(Extracted text begins)

Some direct quotes about the difficulties from Eli Rykoff include:
FYI, doing mag matching for culling is much, much, much more difficult when comparing to Gaia DR2 with the broad G band which is a huge mismatch to (say) z, y bands.
And the color terms are very large even in r-band. For bluer stars (g-i < 1.5) the r-G is well behaved, but redder than that the color term goes up to more than a magnitude at g-i~2.5.
There’s a challenge of doing mag cuts on the source cat, because we don’t know the throughput until we can do some sort of calibration which requires matching, and … well, it’s kind of circular isn’t it? There’s a test to do this within the iteration but you have to get that first match roughly correct or else you’re sunk.

(Extracted text ends)

◆ **Instruction 1**: In the Eli Rykoff quotes on Gaia DR2 matching, update the stretch from "And the color" through "magnitude at g-i~2.5." by replacing "well behaved" with "stable".
◆ **Instruction 2**: Write what comes next in the Eli Rykoff quotes on Gaia DR2 magnitude matching, after their last sentence.

(Provided data begins)

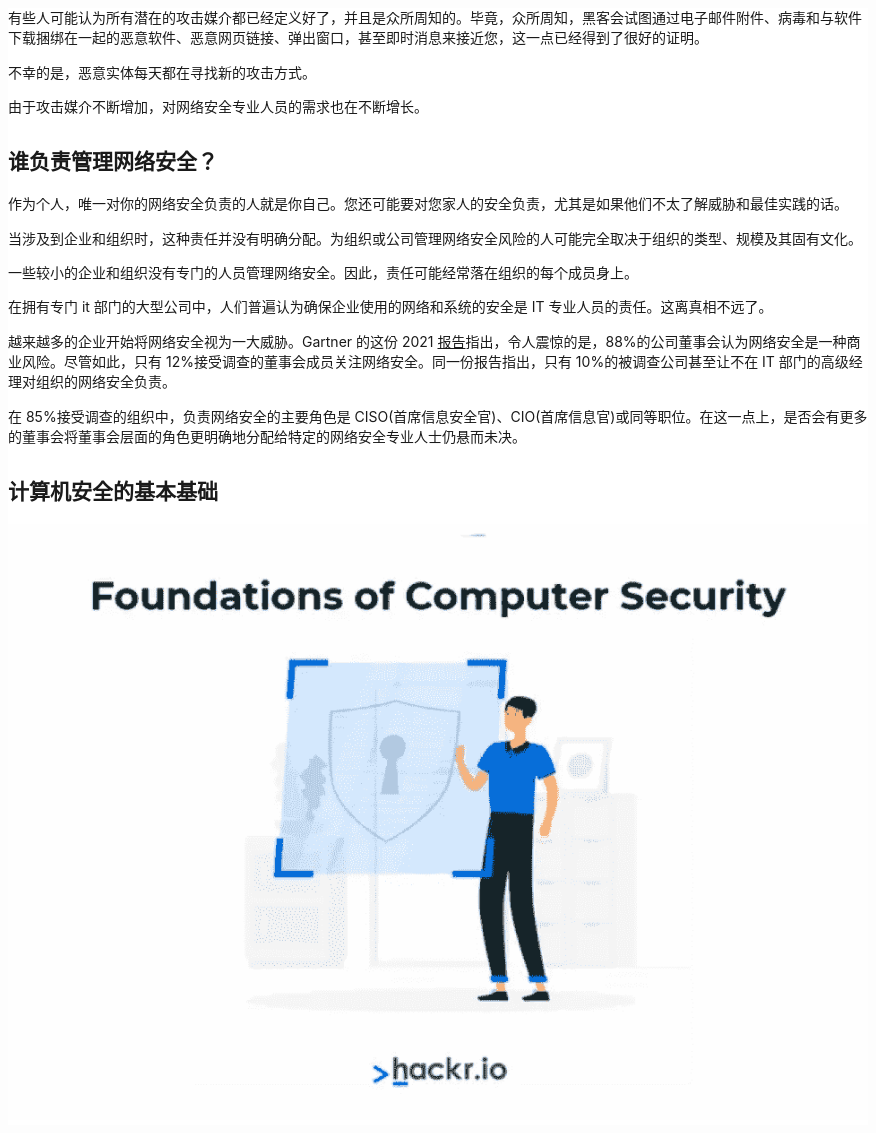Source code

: 有些人可能认为所有潜在的攻击媒介都已经定义好了，并且是众所周知的。毕竟，众所周知，黑客会试图通过电子邮件附件、病毒和与软件下载捆绑在一起的恶意软件、恶意网页链接、弹出窗口，甚至即时消息来接近您，这一点已经得到了很好的证明。

不幸的是，恶意实体每天都在寻找新的攻击方式。

由于攻击媒介不断增加，对网络安全专业人员的需求也在不断增长。

## 谁负责管理网络安全？

作为个人，唯一对你的网络安全负责的人就是你自己。您还可能要对您家人的安全负责，尤其是如果他们不太了解威胁和最佳实践的话。

当涉及到企业和组织时，这种责任并没有明确分配。为组织或公司管理网络安全风险的人可能完全取决于组织的类型、规模及其固有文化。

一些较小的企业和组织没有专门的人员管理网络安全。因此，责任可能经常落在组织的每个成员身上。

在拥有专门 it 部门的大型公司中，人们普遍认为确保企业使用的网络和系统的安全是 IT 专业人员的责任。这离真相不远了。

越来越多的企业开始将网络安全视为一大威胁。Gartner 的这份 2021 [报告](https://www.gartner.com/en/newsroom/press-releases/2021-11-18-gartner-survey-finds-88-percent-of-boards-of-directors-view-cybersecurity-as-a-business-risk)指出，令人震惊的是，88%的公司董事会认为网络安全是一种商业风险。尽管如此，只有 12%接受调查的董事会成员关注网络安全。同一份报告指出，只有 10%的被调查公司甚至让不在 IT 部门的高级经理对组织的网络安全负责。

在 85%接受调查的组织中，负责网络安全的主要角色是 CISO(首席信息安全官)、CIO(首席信息官)或同等职位。在这一点上，是否会有更多的董事会将董事会层面的角色更明确地分配给特定的网络安全专业人士仍悬而未决。

## **计算机安全的基本基础**

**![](img/85e446db914575918ecc08e94ae5f000.png)**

(Provided data ends)

◆ **Exercise answer 1**:
And the color terms are very large even in r-band. For bluer stars (g-i < 1.5) the r-G is stable, but redder than that the color term goes up to more than a magnitude at g-i~2.5.

◆ **Exercise answer 2**:
This [fluxMag0T1] is some estimate of the zeropoint (in flux units) for a 1s exposure, I believe. If everything is working right. This will probably get you within a mag or so? The transparency can vary, the airmass can vary, and the system throughput degrades with time between mirror coatings (every 5 years or so). So all that together you can lose a magnitude easy.
On the slightly brighter side, he also notes:
Using Gaia for LSST should be easier than HSC because (a) bigger detectors, and (b) shorter exposures.
The relevant obs_subaru changes are on the tickets/
DM-27013branch of that package (PR closed without merging), and I believe I took care of all the ancillary changes (e.g. ci_hsc_gen3) to make it useable.